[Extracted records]
★ ★ ★

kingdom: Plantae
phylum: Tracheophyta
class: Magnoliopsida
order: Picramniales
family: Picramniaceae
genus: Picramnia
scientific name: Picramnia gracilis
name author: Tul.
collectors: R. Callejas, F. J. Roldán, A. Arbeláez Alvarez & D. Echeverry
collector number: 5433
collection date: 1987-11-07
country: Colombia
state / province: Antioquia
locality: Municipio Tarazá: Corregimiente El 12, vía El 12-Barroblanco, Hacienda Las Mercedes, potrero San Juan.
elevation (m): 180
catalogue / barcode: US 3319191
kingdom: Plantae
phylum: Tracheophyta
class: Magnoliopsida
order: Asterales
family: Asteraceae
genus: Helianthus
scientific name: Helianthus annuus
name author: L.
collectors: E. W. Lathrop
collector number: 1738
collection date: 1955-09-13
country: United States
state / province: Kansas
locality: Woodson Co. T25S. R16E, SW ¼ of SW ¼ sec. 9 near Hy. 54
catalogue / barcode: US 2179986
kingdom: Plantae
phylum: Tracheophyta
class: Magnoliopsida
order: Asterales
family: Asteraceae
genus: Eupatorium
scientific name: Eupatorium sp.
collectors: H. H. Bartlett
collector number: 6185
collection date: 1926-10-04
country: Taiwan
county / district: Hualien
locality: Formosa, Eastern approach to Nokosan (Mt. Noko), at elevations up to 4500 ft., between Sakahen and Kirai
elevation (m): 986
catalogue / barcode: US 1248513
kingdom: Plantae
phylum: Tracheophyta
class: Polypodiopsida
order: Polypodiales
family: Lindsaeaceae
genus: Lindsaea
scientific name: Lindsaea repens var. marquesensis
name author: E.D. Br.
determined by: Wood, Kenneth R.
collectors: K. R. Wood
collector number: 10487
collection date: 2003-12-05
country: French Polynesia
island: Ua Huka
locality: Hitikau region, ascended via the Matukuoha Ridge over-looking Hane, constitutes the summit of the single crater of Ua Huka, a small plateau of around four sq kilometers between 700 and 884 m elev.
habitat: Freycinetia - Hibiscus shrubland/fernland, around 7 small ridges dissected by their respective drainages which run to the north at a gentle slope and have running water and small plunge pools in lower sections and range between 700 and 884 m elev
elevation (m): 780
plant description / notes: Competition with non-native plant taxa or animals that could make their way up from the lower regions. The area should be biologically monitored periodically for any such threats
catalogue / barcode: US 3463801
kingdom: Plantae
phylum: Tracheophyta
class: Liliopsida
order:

★ ★ ★

WRITTEN PROBLEM »
Turn the material above into a Markdown table with the columns "Row" and "Entry," giving each line its own numbered row and leaving out any blank lines.

CORRECT ANSWER »
| Row | Entry |
|---|---|
| 1 | kingdom: Plantae |
| 2 | phylum: Tracheophyta |
| 3 | class: Magnoliopsida |
| 4 | order: Picramniales |
| 5 | family: Picramniaceae |
| 6 | genus: Picramnia |
| 7 | scientific name: Picramnia gracilis |
| 8 | name author: Tul. |
| 9 | collectors: R. Callejas, F. J. Roldán, A. Arbeláez Alvarez & D. Echeverry |
| 10 | collector number: 5433 |
| 11 | collection date: 1987-11-07 |
| 12 | country: Colombia |
| 13 | state / province: Antioquia |
| 14 | locality: Municipio Tarazá: Corregimiente El 12, vía El 12-Barroblanco, Hacienda Las Mercedes, potrero San Juan. |
| 15 | elevation (m): 180 |
| 16 | catalogue / barcode: US 3319191 |
| 17 | kingdom: Plantae |
| 18 | phylum: Tracheophyta |
| 19 | class: Magnoliopsida |
| 20 | order: Asterales |
| 21 | family: Asteraceae |
| 22 | genus: Helianthus |
| 23 | scientific name: Helianthus annuus |
| 24 | name author: L. |
| 25 | collectors: E. W. Lathrop |
| 26 | collector number: 1738 |
| 27 | collection date: 1955-09-13 |
| 28 | country: United States |
| 29 | state / province: Kansas |
| 30 | locality: Woodson Co. T25S. R16E, SW ¼ of SW ¼ sec. 9 near Hy. 54 |
| 31 | catalogue / barcode: US 2179986 |
| 32 | kingdom: Plantae |
| 33 | phylum: Tracheophyta |
| 34 | class: Magnoliopsida |
| 35 | order: Asterales |
| 36 | family: Asteraceae |
| 37 | genus: Eupatorium |
| 38 | scientific name: Eupatorium sp. |
| 39 | collectors: H. H. Bartlett |
| 40 | collector number: 6185 |
| 41 | collection date: 1926-10-04 |
| 42 | country: Taiwan |
| 43 | county / district: Hualien |
| 44 | locality: Formosa, Eastern approach to Nokosan (Mt. Noko), at elevations up to 4500 ft., between Sakahen and Kirai |
| 45 | elevation (m): 986 |
| 46 | catalogue / barcode: US 1248513 |
| 47 | kingdom: Plantae |
| 48 | phylum: Tracheophyta |
| 49 | class: Polypodiopsida |
| 50 | order: Polypodiales |
| 51 | family: Lindsaeaceae |
| 52 | genus: Lindsaea |
| 53 | scientific name: Lindsaea repens var. marquesensis |
| 54 | name author: E.D. Br. |
| 55 | determined by: Wood, Kenneth R. |
| 56 | collectors: K. R. Wood |
| 57 | collector number: 10487 |
| 58 | collection date: 2003-12-05 |
| 59 | country: French Polynesia |
| 60 | island: Ua Huka |
| 61 | locality: Hitikau region, ascended via the Matukuoha Ridge over-looking Hane, constitutes the summit of the single crater of Ua Huka, a small plateau of around four sq kilometers between 700 and 884 m elev. |
| 62 | habitat: Freycinetia - Hibiscus shrubland/fernland, around 7 small ridges dissected by their respective drainages which run to the north at a gentle slope and have running water and small plunge pools in lower sections and range between 700 and 884 m elev |
| 63 | elevation (m): 780 |
| 64 | plant description / notes: Competition with non-native plant taxa or animals that could make their way up from the lower regions. The area should be biologically monitored periodically for any such threats |
| 65 | catalogue / barcode: US 3463801 |
| 66 | kingdom: Plantae |
| 67 | phylum: Tracheophyta |
| 68 | class: Liliopsida |
| 69 | order: |